Death at Nagasaki |
I won't join the debate over dropping those bombs, killing a quarter million civilians within four months, and perhaps saving thousands of American lives from an invasion. That will go on a long time. Let is pray that it won't ever happen again.
But when I grew up in grade school through high school in Albuquerque, N.M., ten to 15 years later, the long shadows of those mushroom-shaped clouds hung over us. They still do..
We lived on Sandia Base, close to some of the scientific labs involved in nuclear activity, next to an airbase with Strategic Air Command bombers, and only 60 miles south of Los Alamos, where those bombs were perfected. Our enemy wasn't Japan, but the Soviet Union, which had stolen and developed its own atomic and hydrogen bobs, plus Intercontinental Ballistic Missiles (ICBMs), capable of hitting Albuquerque in about 30 minutes of launch time.
It affected our lives every day. Our parents had two cases of canned food stored under the kitchen sink in case we had to evaluate to the nearby mountains on the east of town. The entire base went through evaluation practice, driving to empty mesa land nearby to be escorted in an orderly manner to the supposed safety of the mountains. Albuquerque only had about 200,000 people then, but there was literally only one road to the mountains, old US 66 coming through Tijeras canyon. I thought even then that there was no way the entire town could get evaluated in 30 minutes. I'd seen photos of allied planes strafing jammed retreating Nazi armament in WWII along a single road in North Africa.
Then we were shown grainy black and white films of the bombs blowing away test structures and people. But still we practiced getting down under our Desks and covering our heads. That didn't make sense to me either, but we all did.
In junior high our textbooks were filled with information on how much better America and capitalism was than the USSR and communism. This followed the defection and brainwashing to Americans by communists in the Korean War in 1950, and the Communists of Mao Tse-tung defeating Chang Kai Shek who retreated to Formosa. It's the same time that McCarthyism in the latest "Red Scare" became a national witch hunt for supposed "Commies."
We knew we had reason to be afraid, because of Russia's isolation of Berlin, the split of Germany and Churchill's "Iron Curtain" speech. We'd seen what Russia did to protesters in Hungary in 1956, and their infiltration of African countries. Europe was divided, with tanks massed on both sides.
You cannot imagine the fear in 1959 when Russia launched the first satellite--we were all vulnerable.

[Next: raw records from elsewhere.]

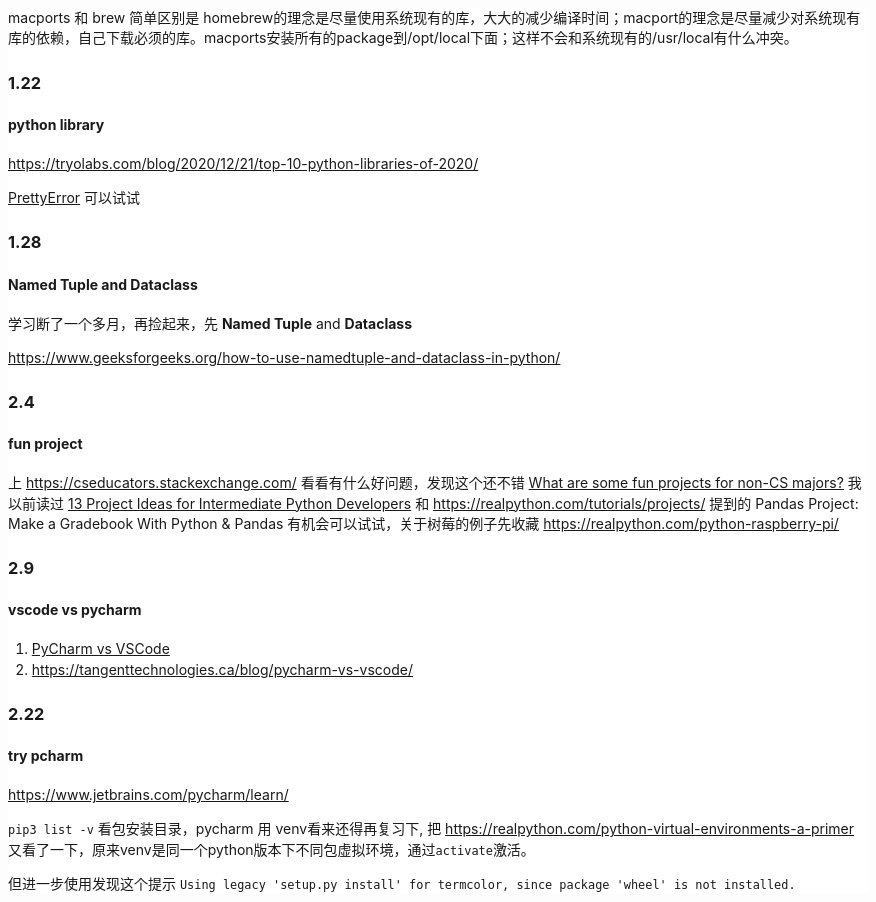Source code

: macports 和 brew 简单区别是 homebrew的理念是尽量使用系统现有的库，大大的减少编译时间；macport的理念是尽量减少对系统现有库的依赖，自己下载必须的库。macports安装所有的package到/opt/local下面；这样不会和系统现有的/usr/local有什么冲突。



### 1.22

#### python library

https://tryolabs.com/blog/2020/12/21/top-10-python-libraries-of-2020/

[PrettyError](https://github.com/onelivesleft/PrettyErrors) 可以试试



### 1.28

#### Named Tuple and Dataclass

学习断了一个多月，再捡起来，先 **Named Tuple** and **Dataclass**

https://www.geeksforgeeks.org/how-to-use-namedtuple-and-dataclass-in-python/



### 2.4

#### fun project

上 https://cseducators.stackexchange.com/ 看看有什么好问题，发现这个还不错 [What are some fun projects for non-CS majors?](https://cseducators.stackexchange.com/questions/6777/what-are-some-fun-projects-for-non-cs-majors) 我以前读过 [13 Project Ideas for Intermediate Python Developers](https://realpython.com/intermediate-python-project-ideas/) 和 https://realpython.com/tutorials/projects/ 提到的 Pandas Project: Make a Gradebook With Python & Pandas 有机会可以试试，关于树莓的例子先收藏 https://realpython.com/python-raspberry-pi/





### 2.9

#### vscode vs pycharm

1. [PyCharm vs VSCode](https://towardsdatascience.com/pycharm-vs-vscode-9ffbed46ac9e)
2. https://tangenttechnologies.ca/blog/pycharm-vs-vscode/



### 2.22

#### try pcharm

https://www.jetbrains.com/pycharm/learn/

`pip3 list -v` 看包安装目录，pycharm 用 venv看来还得再复习下, 把 https://realpython.com/python-virtual-environments-a-primer 又看了一下，原来venv是同一个python版本下不同包虚拟环境，通过`activate`激活。

但进一步使用发现这个提示 `Using legacy 'setup.py install' for termcolor, since package 'wheel' is not installed.`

The shadow of those bombs really accounts for use ending up in Vietnam to prevent the spread of communism, and our continuing isolation of Cuba, which fell to Castro in the early 60s. Kennedy and Johnson and then Nixon were following the national mindset of fear. I can remember high school debate where "detente" between the US and USSR was a controversial subject. With Russia getting ready to put missiles in Cuba, 90 miles south of us, what could we think. Khrushchev banging his shoe at the U.N., and threatening to bury us fit right in. The building of the Berlin Wall only cemented that fear through the '60s, and led to accusing hippies and war protesters as infiltrated by communists.
With the perspective of years, I react to much of the fear I see in America today after 911 against another enemy we don't understand. How else but fear do you recommend putting duct tape on your windows? That's as effective as getting under your desk or evacuating an entire city. Yet the long shadows of the bombs still linger, as we debate options of dealing with Iran and its nuclear development, and bandied fearful political name calling of "Socialist."
That's one perspective of growing up in the shadows of nuclear bombs.
Hiroshima |
It's amazing how how much things have changed on one hand and how different they are on the other. I can't believe that we still don't have a decent relationship with Cuba and some still talk about invading Iran to "teach them a lesson."
ReplyDeleteThe other thing is how much we put our nation's health at risk. My mother worked at the Hanford Works in Washington State, I had relatives that worked at the Nuclear test site in Nevada and at the Idaho National Engineeing Lab in Idaho Falls. I think nuclear safety was played fast and loose and my relatives paid the price.